» Required action: Extract the source text from every one of the records and copy each line without changing a single character.

» Records for this exercise:
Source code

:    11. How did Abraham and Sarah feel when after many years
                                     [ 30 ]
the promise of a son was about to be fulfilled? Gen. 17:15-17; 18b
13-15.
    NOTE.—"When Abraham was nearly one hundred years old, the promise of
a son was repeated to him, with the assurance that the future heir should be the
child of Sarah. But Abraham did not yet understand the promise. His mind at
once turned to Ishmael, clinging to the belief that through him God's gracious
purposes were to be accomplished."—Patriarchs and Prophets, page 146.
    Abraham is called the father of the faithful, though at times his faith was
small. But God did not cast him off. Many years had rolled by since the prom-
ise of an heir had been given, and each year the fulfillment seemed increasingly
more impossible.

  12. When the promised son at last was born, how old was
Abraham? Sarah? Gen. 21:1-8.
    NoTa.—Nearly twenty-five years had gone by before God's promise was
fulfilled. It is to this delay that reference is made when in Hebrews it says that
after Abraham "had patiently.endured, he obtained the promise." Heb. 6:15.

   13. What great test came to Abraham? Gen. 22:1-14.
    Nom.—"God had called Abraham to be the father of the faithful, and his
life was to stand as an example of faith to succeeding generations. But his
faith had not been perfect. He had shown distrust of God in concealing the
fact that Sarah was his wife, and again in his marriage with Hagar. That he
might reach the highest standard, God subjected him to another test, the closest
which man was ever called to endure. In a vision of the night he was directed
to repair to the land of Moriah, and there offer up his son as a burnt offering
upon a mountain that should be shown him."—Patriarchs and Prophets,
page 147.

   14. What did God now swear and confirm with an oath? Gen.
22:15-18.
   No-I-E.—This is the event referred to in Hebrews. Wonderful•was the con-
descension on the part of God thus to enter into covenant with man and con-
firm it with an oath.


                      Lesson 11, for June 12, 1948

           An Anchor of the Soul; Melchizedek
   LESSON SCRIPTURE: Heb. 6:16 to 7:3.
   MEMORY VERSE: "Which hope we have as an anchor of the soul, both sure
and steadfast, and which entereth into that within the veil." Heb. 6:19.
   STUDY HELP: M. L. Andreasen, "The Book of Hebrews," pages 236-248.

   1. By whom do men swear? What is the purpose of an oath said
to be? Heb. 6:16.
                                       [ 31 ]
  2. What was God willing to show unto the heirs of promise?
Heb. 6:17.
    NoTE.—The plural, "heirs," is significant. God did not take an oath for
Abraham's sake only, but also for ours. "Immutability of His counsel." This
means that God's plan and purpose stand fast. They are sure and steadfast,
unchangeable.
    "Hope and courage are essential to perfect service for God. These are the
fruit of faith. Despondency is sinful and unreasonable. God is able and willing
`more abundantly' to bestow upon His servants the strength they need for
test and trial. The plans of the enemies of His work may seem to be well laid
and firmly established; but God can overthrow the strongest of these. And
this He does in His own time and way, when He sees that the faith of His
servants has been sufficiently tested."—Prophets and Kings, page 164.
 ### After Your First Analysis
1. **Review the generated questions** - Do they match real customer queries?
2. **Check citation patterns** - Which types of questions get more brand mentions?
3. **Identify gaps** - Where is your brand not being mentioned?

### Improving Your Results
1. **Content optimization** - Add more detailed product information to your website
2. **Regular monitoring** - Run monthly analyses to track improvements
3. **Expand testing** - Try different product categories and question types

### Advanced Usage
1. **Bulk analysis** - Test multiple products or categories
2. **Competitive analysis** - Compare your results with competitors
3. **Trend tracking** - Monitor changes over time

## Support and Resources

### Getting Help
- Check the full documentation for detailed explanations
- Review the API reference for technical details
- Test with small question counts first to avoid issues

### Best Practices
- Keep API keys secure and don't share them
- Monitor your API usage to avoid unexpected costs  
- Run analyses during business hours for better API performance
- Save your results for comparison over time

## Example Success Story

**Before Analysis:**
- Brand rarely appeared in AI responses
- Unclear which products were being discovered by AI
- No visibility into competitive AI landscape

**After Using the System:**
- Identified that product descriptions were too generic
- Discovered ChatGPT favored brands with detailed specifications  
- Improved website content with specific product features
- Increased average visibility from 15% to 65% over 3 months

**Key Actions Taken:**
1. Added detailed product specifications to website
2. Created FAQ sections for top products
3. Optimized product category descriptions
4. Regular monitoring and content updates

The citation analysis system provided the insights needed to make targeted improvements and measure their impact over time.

» Task output:
Source code

:    11. How did Abraham and Sarah feel when after many years
                                     [ 30 ]
the promise of a son was about to be fulfilled? Gen. 17:15-17; 18b
13-15.
    NOTE.—"When Abraham was nearly one hundred years old, the promise of
a son was repeated to him, with the assurance that the future heir should be the
child of Sarah. But Abraham did not yet understand the promise. His mind at
once turned to Ishmael, clinging to the belief that through him God's gracious
purposes were to be accomplished."—Patriarchs and Prophets, page 146.
    Abraham is called the father of the faithful, though at times his faith was
small. But God did not cast him off. Many years had rolled by since the prom-
ise of an heir had been given, and each year the fulfillment seemed increasingly
more impossible.

  12. When the promised son at last was born, how old was
Abraham? Sarah? Gen. 21:1-8.
    NoTa.—Nearly twenty-five years had gone by before God's promise was
fulfilled. It is to this delay that reference is made when in Hebrews it says that
after Abraham "had patiently.endured, he obtained the promise." Heb. 6:15.

   13. What great test came to Abraham? Gen. 22:1-14.
    Nom.—"God had called Abraham to be the father of the faithful, and his
life was to stand as an example of faith to succeeding generations. But his
faith had not been perfect. He had shown distrust of God in concealing the
fact that Sarah was his wife, and again in his marriage with Hagar. That he
might reach the highest standard, God subjected him to another test, the closest
which man was ever called to endure. In a vision of the night he was directed
to repair to the land of Moriah, and there offer up his son as a burnt offering
upon a mountain that should be shown him."—Patriarchs and Prophets,
page 147.

   14. What did God now swear and confirm with an oath? Gen.
22:15-18.
   No-I-E.—This is the event referred to in Hebrews. Wonderful•was the con-
descension on the part of God thus to enter into covenant with man and con-
firm it with an oath.


                      Lesson 11, for June 12, 1948

           An Anchor of the Soul; Melchizedek
   LESSON SCRIPTURE: Heb. 6:16 to 7:3.
   MEMORY VERSE: "Which hope we have as an anchor of the soul, both sure
and steadfast, and which entereth into that within the veil." Heb. 6:19.
   STUDY HELP: M. L. Andreasen, "The Book of Hebrews," pages 236-248.

   1. By whom do men swear? What is the purpose of an oath said
to be? Heb. 6:16.
                                       [ 31 ]
  2. What was God willing to show unto the heirs of promise?
Heb. 6:17.
    NoTE.—The plural, "heirs," is significant. God did not take an oath for
Abraham's sake only, but also for ours. "Immutability of His counsel." This
means that God's plan and purpose stand fast. They are sure and steadfast,
unchangeable.
    "Hope and courage are essential to perfect service for God. These are the
fruit of faith. Despondency is sinful and unreasonable. God is able and willing
`more abundantly' to bestow upon His servants the strength they need for
test and trial. The plans of the enemies of His work may seem to be well laid
and firmly established; but God can overthrow the strongest of these. And
this He does in His own time and way, when He sees that the faith of His
servants has been sufficiently tested."—Prophets and Kings, page 164.
 ### After Your First Analysis
1. **Review the generated questions** - Do they match real customer queries?
2. **Check citation patterns** - Which types of questions get more brand mentions?
3. **Identify gaps** - Where is your brand not being mentioned?

### Improving Your Results
1. **Content optimization** - Add more detailed product information to your website
2. **Regular monitoring** - Run monthly analyses to track improvements
3. **Expand testing** - Try different product categories and question types

### Advanced Usage
1. **Bulk analysis** - Test multiple products or categories
2. **Competitive analysis** - Compare your results with competitors
3. **Trend tracking** - Monitor changes over time

## Support and Resources

### Getting Help
- Check the full documentation for detailed explanations
- Review the API reference for technical details
- Test with small question counts first to avoid issues

### Best Practices
- Keep API keys secure and don't share them
- Monitor your API usage to avoid unexpected costs  
- Run analyses during business hours for better API performance
- Save your results for comparison over time

## Example Success Story

**Before Analysis:**
- Brand rarely appeared in AI responses
- Unclear which products were being discovered by AI
- No visibility into competitive AI landscape

**After Using the System:**
- Identified that product descriptions were too generic
- Discovered ChatGPT favored brands with detailed specifications  
- Improved website content with specific product features
- Increased average visibility from 15% to 65% over 3 months

**Key Actions Taken:**
1. Added detailed product specifications to website
2. Created FAQ sections for top products
3. Optimized product category descriptions
4. Regular monitoring and content updates

The citation analysis system provided the insights needed to make targeted improvements and measure their impact over time.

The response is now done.